Maraş’ta Alevi yurttaşlarımızın hedef alındığı ve günlerce süren saldırılar sonucunda resmi kaynaklara göre 111, tanıklıklara göre ise yüzlerce yurttaşımız katledilmiştir. Katliamı örgütleyen gericiler camiye bomba atıldı yalanını günlerce propaganda etmiştir. Gericiler katliamın hazırlıklarını yaparken devlet hiçbir tedbir almamıştır.

Gericiler ve faşistler ev basıp, işyerlerini yağmalayıp, çocuk, kadın, hamile, genç, yaşlı demeden büyük bir vahşet sergileyerek katliam yaparken güvenlik güçleri olayları izlemekle yetinmiştir.

Katliamdan sonra açılan dava ve yargı sürecinde yaşananlar ise adeta baştan sona planlı bir senaryonun uzantısıdır. Yıllarca süren davalarda 22 kişiye idam, 7 kişiye müebbet hapis cezaları verilirken 321 kişi ise 1 ila 24 yıl arasında değişen hapis cezalarına çarptırıldı. Ancak ilerleyen yıllarda sanıkların hepsi tek tek serbest bırakıldı. Katliamın bir numaralı sanığı Ökkeş Şendiller’in daha sonra Refah Partisi’nden milletvekili seçilmesi, katliamcıların kimlere hizmet ettiğinin kanıtıdır.

Bugün AKP iktidarı ile cisimleşen gerici istibdat rejiminin yolu ülkemizin son kırk yıllık tarihi içerisinde gerçekleştirilen katliamlar, suikastler ve darbe ile döşenmiştir. İşçi sınıfının bütün örgütleri dağıtılarak, sınıfın öncüleri katledilirken, Türk-İslam sentezi devletin resmi ideolojisi haline getirilmiş, gericilik pompalanmış, tarikat ve cemaatlerin önü açılmıştır.
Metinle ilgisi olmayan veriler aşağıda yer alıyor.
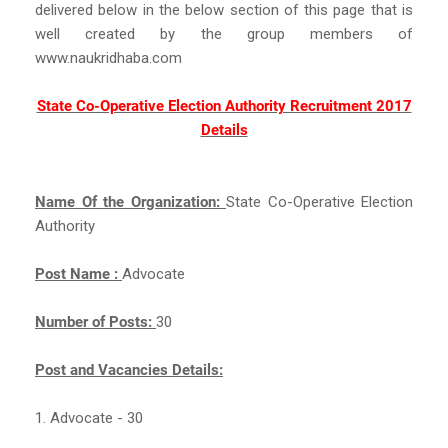
delivered below in the below section of this page that is
well created by the group members of
www.naukridhaba.com
State Co-Operative Election Authority Recruitment 2017
Details
Name Of the Organization:
State Co-Operative Election
Authority
Post Name :
Advocate
Number of Posts:
30
Post and Vacancies Details:
1. Advocate - 30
Bugün yirmi yıldır iktidarda olmasına rağmen mağduriyet hamaseti yapan AKP iktidarı da, helalleşme diyerek gericiliği aklamaya çalışan düzen muhalefeti de Maraş’ı, Sivas’ı, Çorum’u, 16 Mart Beyazıt katliamını, Kemal Türkler’i, Bahriye Üçok’u, Turan Dursun’u, Uğur Mumcu’yu ve diğer cinayetleri unutturmaya çalışmaktadır. Oysa tarih gericilerin kanlı sicilini yazmaktadır. Maraş katliamını da, yaşamdan koparılan işçi sınıfının önderlerini de, katledilen aydınlarımızı da unutmayacağız. Gericilerle kol kola girenleri de.

İstibdat rejimi yıkılacak, gericilik kaybedecek.  “Bugüne kadar işçiler güldü, bundan sonra biz güleceğiz” diyerek 12 Eylül darbesini selamlayan patronların bu sömürü düzeni son bulacak.”